◆ TRY IT:
Restate word for word the lines of the data below, from the first through the one that has "differences have a".

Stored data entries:
════════════════════

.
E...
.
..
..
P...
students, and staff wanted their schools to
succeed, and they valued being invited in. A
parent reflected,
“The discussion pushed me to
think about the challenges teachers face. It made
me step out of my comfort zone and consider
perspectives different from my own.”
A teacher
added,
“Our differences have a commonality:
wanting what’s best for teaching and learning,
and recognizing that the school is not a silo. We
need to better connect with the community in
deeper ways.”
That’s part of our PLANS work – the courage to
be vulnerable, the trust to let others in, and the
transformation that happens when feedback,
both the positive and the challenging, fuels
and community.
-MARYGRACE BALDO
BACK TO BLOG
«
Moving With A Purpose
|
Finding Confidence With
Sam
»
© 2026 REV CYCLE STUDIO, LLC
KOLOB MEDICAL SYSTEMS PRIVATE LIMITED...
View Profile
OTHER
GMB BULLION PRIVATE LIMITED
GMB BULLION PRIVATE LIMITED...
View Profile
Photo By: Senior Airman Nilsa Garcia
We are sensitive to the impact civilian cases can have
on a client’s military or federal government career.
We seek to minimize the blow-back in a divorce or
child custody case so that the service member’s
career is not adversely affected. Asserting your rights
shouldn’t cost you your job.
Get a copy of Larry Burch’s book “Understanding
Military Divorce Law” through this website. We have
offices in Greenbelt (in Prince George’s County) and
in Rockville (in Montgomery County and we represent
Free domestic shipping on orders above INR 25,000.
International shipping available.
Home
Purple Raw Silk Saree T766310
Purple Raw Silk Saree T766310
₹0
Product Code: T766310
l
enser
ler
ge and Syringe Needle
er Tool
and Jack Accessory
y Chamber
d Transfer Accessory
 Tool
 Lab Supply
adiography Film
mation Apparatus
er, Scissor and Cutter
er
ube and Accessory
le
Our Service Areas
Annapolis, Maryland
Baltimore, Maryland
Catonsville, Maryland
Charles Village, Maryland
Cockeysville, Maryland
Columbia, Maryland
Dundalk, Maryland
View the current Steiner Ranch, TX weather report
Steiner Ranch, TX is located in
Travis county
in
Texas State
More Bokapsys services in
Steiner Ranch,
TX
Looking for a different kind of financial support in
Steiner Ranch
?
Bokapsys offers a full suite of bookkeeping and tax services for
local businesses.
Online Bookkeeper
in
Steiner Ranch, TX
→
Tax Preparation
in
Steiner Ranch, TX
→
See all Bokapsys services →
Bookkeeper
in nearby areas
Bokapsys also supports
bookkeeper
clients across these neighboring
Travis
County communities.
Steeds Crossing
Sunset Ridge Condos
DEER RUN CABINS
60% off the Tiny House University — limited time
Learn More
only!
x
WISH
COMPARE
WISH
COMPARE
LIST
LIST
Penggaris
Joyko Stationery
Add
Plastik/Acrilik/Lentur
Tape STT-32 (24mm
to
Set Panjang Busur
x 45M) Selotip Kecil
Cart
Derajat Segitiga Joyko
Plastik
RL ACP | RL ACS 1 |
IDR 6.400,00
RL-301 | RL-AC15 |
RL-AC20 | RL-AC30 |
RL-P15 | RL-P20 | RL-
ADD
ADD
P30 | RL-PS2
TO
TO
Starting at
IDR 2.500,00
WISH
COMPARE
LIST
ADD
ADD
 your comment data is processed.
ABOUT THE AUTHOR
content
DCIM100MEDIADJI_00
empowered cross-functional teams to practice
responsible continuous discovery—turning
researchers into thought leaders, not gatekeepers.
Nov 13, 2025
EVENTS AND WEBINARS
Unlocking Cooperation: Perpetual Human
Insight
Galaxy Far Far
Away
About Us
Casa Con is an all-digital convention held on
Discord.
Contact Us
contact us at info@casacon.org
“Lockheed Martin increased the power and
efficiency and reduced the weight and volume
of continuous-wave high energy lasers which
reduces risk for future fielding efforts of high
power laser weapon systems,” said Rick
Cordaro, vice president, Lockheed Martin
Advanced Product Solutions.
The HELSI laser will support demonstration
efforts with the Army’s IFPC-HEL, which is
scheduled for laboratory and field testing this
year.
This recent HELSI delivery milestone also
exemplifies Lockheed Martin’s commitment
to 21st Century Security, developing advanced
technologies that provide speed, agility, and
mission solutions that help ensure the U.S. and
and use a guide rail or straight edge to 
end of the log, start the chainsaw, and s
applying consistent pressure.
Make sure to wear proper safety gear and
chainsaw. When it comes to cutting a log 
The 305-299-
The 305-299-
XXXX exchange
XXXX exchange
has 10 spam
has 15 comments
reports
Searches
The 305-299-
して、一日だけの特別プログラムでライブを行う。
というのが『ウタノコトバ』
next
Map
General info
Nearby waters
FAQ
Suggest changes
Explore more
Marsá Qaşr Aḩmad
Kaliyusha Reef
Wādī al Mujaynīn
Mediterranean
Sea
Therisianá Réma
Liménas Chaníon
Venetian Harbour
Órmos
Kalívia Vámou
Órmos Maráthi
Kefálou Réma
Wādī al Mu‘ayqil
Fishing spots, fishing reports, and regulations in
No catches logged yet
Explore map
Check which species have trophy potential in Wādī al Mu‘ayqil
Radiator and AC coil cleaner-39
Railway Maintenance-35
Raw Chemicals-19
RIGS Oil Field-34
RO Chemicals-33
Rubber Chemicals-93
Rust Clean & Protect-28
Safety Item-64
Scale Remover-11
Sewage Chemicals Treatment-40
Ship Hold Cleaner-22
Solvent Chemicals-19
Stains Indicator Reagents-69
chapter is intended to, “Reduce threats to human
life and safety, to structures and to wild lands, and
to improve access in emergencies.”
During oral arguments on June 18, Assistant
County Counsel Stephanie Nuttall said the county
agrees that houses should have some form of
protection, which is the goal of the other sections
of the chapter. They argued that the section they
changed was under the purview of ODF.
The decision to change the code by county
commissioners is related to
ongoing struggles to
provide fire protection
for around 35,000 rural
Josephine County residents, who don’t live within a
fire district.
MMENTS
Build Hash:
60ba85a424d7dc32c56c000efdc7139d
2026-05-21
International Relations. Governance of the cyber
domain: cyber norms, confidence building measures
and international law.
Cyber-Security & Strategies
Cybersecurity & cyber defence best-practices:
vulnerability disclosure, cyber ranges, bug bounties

════════════════════

◆ OUTPUT FOR THIS EXERCISE:
.
E...
.
..
..
P...
students, and staff wanted their schools to
succeed, and they valued being invited in. A
parent reflected,
“The discussion pushed me to
think about the challenges teachers face. It made
me step out of my comfort zone and consider
perspectives different from my own.”
A teacher
added,
“Our differences have a commonality:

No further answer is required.